Glossary
Glossary
Bitterns: Type of Heron (bird) (Pickett & Leonesio, 2007).
Bursa: An expanded posterior region of the male, used for holding the female (Smyth and Smyth,
1980).
Calcareous: Small particles of calcium carbonate (Pickett & Leonesio, 2007).
Dioecious: Male and female sexual organs are located in separate individuals (Pickett & Leonesio,
2007).
Encysted: A thin-walled cavity containing liquid and the parasite (Pickett & Leonesio, 2007).
Endoparasitic: Living within the body of the host organism (Cain, Bowman, & Hacker, 2008).
Eustachian tubes: Inner ear canal connecting mouth to inner ear (Pickett & Leonesio, 2007).
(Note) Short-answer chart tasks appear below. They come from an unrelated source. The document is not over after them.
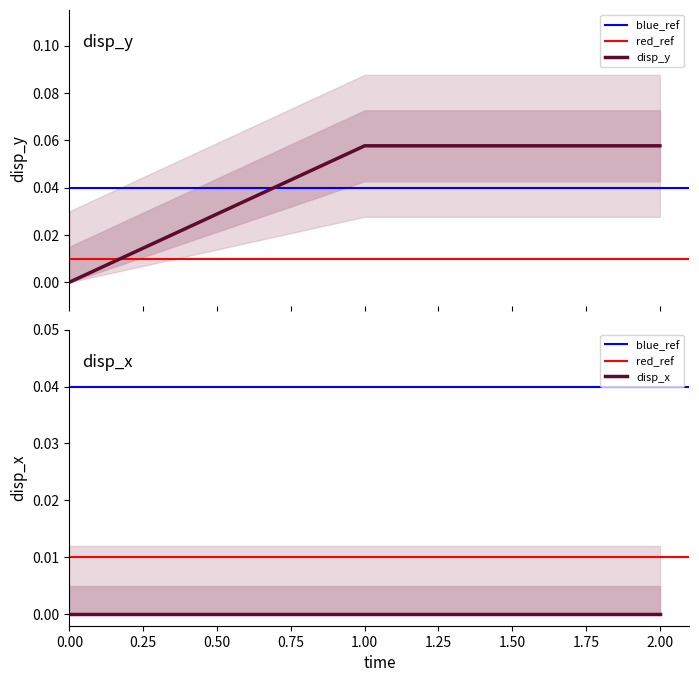

Rank the categories by value from highest to lowest.

1, 2, 0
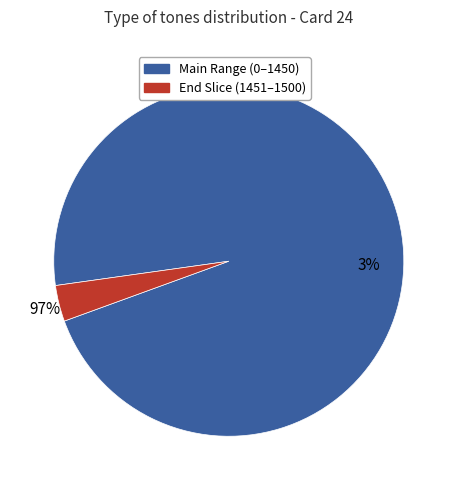

To the nearest percent, what percentage of the pie is Main Range (0–1450)?

97%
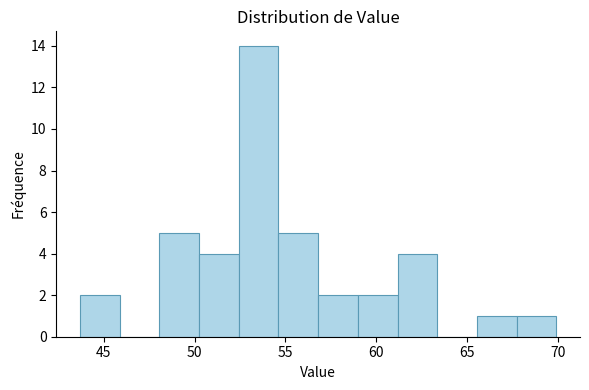

Reading left to right, list every bar in this chart as the range it spans on the x-axis followed by its height. Neither the bar edges nor the heights are printed on the chart, so give them approximately, as read against the axes.

43.5 to 46.0: 2
46.0 to 48.0: 0
48.0 to 50.5: 5
50.5 to 52.5: 4
52.5 to 54.5: 14
54.5 to 57.0: 5
57.0 to 59.0: 2
59.0 to 61.0: 2
61.0 to 63.5: 4
63.5 to 65.5: 0
65.5 to 67.5: 1
67.5 to 70.0: 1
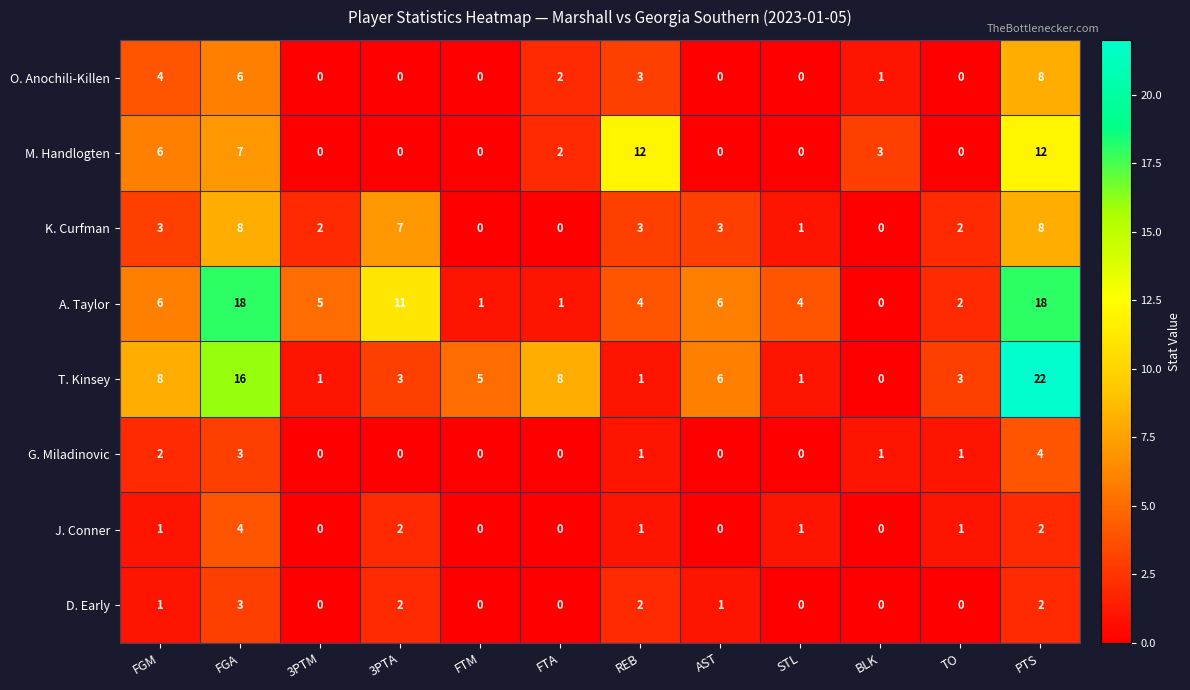

At which label does A. Taylor first exceed 5?

FGM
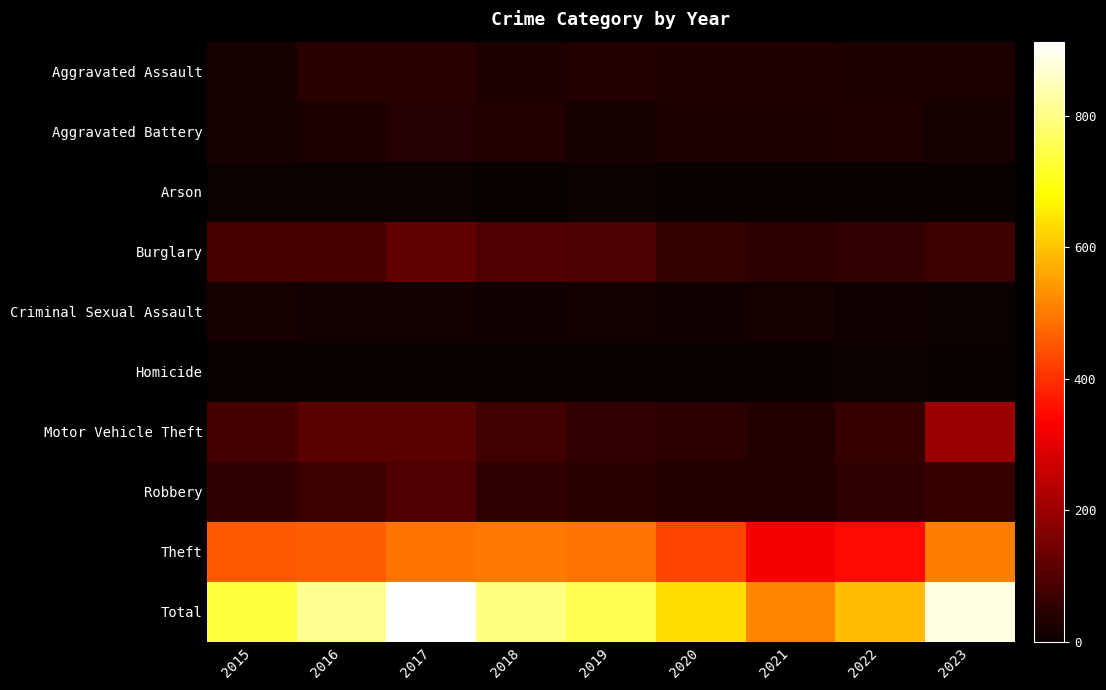

Reading left to right, extract all data points from this chart.

Aggravated Assault: 2015=21	2016=41	2017=40	2018=26	2019=34	2020=29	2021=29	2022=25	2023=26
Aggravated Battery: 2015=21	2016=25	2017=36	2018=34	2019=20	2020=26	2021=28	2022=32	2023=19
Arson: 2015=4	2016=4	2017=4	2018=3	2019=4	2020=1	2021=2	2022=1	2023=0
Burglary: 2015=84	2016=83	2017=119	2018=93	2019=91	2020=59	2021=48	2022=55	2023=71
Criminal Sexual Assault: 2015=19	2016=13	2017=14	2018=9	2019=12	2020=9	2021=15	2022=9	2023=4
Homicide: 2015=2	2016=2	2017=2	2018=3	2019=3	2020=2	2021=2	2022=4	2023=1
Motor Vehicle Theft: 2015=82	2016=113	2017=109	2018=78	2019=54	2020=49	2021=35	2022=62	2023=197
Robbery: 2015=52	2016=71	2017=96	2018=53	2019=45	2020=35	2021=34	2022=53	2023=64
Theft: 2015=453	2016=461	2017=493	2018=498	2019=490	2020=426	2021=324	2022=348	2023=505
Total: 2015=738	2016=813	2017=913	2018=797	2019=753	2020=636	2021=517	2022=589	2023=887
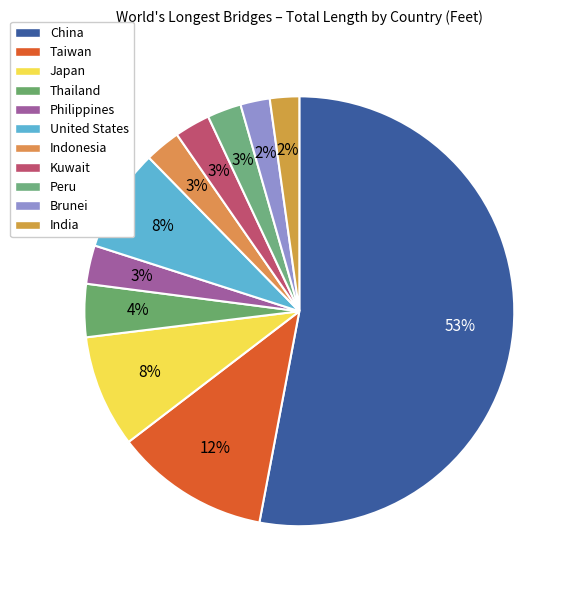

Between Philippines and Peru, which is larger?

Philippines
Gill Re-absorption Site: Where the gills of a tadpole are degraded and re-assimilated into the body
during metamorphosis.
Mesentery: Connective tissue of the body cavity (Pickett & Leonesio, 2007).
Mesocercariae: Unencysted form between a cercaria and a metacercaria, larval stages (Schmidt & Roberts,
1989).
Naiad: Aquatic larvae or nymph of dragonfly (Pickett & Leonesio, 2007).
Paratenic: An organism that ingests many intermediate hosts and collects a large number of
mesocercariae, which do not develop in its body before being eaten by the definitive host
(Marquardt, Demaree, & Grieve, 2000).
Proboscis: A tubular sucking organ (Pickett & Leonesio, 2007).
Stratum corneum: Sheets of the outermost layer of dead skin cells (Pickett & Leonesio, 2007).
Tail Re-absorption Site: Where the tail of a tadpole is degraded and re-assimilated into the body during
metamorphosis.
Tribocytic: A glandular organ that secretes protein-degrading enzymes, which digest host tissues
(Schmidt & Roberts, 1989).
Unsegmented: Not distinctly divided into a series of anatomically similar units (Pickett & Leonesio, 2007).
Vitellaria: A group of glands that secrete yolk around the egg of invertebrates whose eggs do not
contain yolk (Pickett & Leonesio, 2007).
Xiphidiocercariae: Suspended cercariae, non-swimming (Schmidt, 1992).